Bonsall is a village and civil parish in the Derbyshire Dales on the edge of the Peak District.
DistrictDerbyshire Dales
Post townMatlock
Administrative CountyDerbyshire
Traditional CountyDerbyshire
OS GridSK2758
OS Settlement ClassificationOther settlement (village, hamlet etc)
RegionEast Midlands
CountryEngland
Police AuthorityDerbyshire
Fire and Rescue AuthorityDerbyshire
Fire and Rescue AuthorityDerbyshire
Ambulance AuthorityEast Midlands
Dialling code01629
Population775 (2001 census)
 

Other names by which Bonsall, Derbyshire has been known in the past

Bonteshall ~ Bunteshale

Bonsall, Derbyshire in John Bartholomew's "Gazetteer of the British Isles" (1887)

Bonsall, par. and vil., N. Derbyshire, 2 miles SW. of Matlock, 2447 ac., pop. 1354; P.O.

Bonsall, Derbyshire in "A Topographical Dictionary of England" edited by Samuel Lewis (1848)
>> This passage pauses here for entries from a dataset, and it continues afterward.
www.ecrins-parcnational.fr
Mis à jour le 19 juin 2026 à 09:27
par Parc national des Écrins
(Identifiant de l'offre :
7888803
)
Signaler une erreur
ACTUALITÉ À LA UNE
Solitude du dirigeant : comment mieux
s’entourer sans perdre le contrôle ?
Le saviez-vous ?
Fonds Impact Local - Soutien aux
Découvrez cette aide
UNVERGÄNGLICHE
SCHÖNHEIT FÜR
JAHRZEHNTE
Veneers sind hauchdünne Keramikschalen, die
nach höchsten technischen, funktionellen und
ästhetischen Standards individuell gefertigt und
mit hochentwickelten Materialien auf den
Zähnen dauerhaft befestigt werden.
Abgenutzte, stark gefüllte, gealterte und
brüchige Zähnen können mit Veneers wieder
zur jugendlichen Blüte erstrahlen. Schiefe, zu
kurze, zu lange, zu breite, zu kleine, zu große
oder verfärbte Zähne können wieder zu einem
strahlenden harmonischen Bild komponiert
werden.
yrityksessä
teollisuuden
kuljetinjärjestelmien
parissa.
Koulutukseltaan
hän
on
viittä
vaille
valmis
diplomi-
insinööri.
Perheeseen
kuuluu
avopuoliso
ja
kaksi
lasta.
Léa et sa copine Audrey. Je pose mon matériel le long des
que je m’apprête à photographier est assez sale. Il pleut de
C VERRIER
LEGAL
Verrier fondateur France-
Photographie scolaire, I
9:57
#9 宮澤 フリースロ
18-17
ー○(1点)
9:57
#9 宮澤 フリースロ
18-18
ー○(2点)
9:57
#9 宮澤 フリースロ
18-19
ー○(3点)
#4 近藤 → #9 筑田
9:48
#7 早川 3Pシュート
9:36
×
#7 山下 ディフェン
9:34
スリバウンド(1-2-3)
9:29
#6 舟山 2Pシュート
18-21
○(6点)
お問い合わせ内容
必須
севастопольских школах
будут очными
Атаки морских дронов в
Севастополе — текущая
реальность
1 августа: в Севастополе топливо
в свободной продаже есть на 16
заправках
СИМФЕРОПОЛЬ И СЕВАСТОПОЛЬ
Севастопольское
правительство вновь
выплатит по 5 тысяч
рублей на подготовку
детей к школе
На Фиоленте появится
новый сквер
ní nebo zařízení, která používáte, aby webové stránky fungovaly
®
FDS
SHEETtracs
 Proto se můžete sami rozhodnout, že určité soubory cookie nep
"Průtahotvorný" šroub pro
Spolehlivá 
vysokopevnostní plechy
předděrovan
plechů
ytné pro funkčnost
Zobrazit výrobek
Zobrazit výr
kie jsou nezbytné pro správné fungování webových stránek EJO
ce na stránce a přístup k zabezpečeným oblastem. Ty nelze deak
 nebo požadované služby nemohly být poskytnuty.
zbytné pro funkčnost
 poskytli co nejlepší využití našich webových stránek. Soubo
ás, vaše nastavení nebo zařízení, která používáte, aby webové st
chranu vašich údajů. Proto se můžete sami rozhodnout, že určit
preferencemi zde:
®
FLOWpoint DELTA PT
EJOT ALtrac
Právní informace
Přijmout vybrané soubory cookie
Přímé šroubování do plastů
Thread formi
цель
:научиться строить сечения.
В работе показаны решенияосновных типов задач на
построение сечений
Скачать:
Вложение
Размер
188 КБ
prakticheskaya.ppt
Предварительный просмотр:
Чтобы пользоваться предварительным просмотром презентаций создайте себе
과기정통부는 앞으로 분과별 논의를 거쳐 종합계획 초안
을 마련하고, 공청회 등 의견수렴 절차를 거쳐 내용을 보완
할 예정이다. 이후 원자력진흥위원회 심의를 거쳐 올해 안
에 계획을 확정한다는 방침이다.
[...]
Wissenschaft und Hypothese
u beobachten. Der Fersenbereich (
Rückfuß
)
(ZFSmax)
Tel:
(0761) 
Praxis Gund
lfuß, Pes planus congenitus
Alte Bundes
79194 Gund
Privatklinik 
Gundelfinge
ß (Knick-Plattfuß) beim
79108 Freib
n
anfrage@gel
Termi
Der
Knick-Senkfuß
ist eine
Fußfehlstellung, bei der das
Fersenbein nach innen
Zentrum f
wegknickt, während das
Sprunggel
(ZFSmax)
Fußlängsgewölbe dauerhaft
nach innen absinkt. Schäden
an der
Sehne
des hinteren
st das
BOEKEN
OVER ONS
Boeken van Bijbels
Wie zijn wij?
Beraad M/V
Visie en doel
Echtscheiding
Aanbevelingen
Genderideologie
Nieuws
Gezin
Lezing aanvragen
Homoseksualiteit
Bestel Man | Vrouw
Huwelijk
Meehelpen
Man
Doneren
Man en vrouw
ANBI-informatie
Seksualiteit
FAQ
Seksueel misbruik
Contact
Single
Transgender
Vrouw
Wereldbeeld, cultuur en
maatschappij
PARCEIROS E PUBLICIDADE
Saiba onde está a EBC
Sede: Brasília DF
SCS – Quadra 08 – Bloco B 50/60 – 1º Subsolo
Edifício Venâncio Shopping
BONSALL (St. James), a parish, in the hundred of Wirksworth, S. division of the county of Derby, 3½ miles (N. by W.) from Wirksworth; containing 1496 inhabitants. This parish, anciently called Bonteshall, comprises by computation 2338 acres. The village was formerly a market-town, and is situated in a district strikingly diversified with hills and dales: among the latter, the most interesting is Bonsall Dale, of which the geological formation consists of four strata of limestone and three of toadstone. The neighbouring hills also abound with limestone; and lead-ore and lapis calaminaris are obtained in great quantities within the parish, and prepared on the spot, affording employment to many of the inhabitants. The village consists of numerous houses scattered over a considerable portion of ground; in the centre is the ancient market-cross, bearing date 1687, and consisting of a pillar, resting upon a base to which is an ascent of fifteen steps, and surmounted by a ball. The manufacture of combs is carried on to a moderate extent: about a third of the population is employed at stocking and drawer frames, and there is a saw-mill for cutting the white semi-marble Hopton stone. The living is a rectory, valued in the king's books at £9. 16. 0½.; net income, £201: patron, the Bishop of Lichfield: there are 67 acres of glebe, with a house. The church is a handsome and picturesque old structure, with some good pointed windows remaining, and a tower surmounted by an elegant octangular spire; the interior is adorned with a variety of neatly executed mural monuments. There is a place of worship for General Baptists; and a school is endowed with £100 per annum, arising from tenements bequeathed by William Cragge and his wife Elizabeth in 1704, and lands by Elizabeth Turnor in 1763. Vestiges of a Roman road may be traced.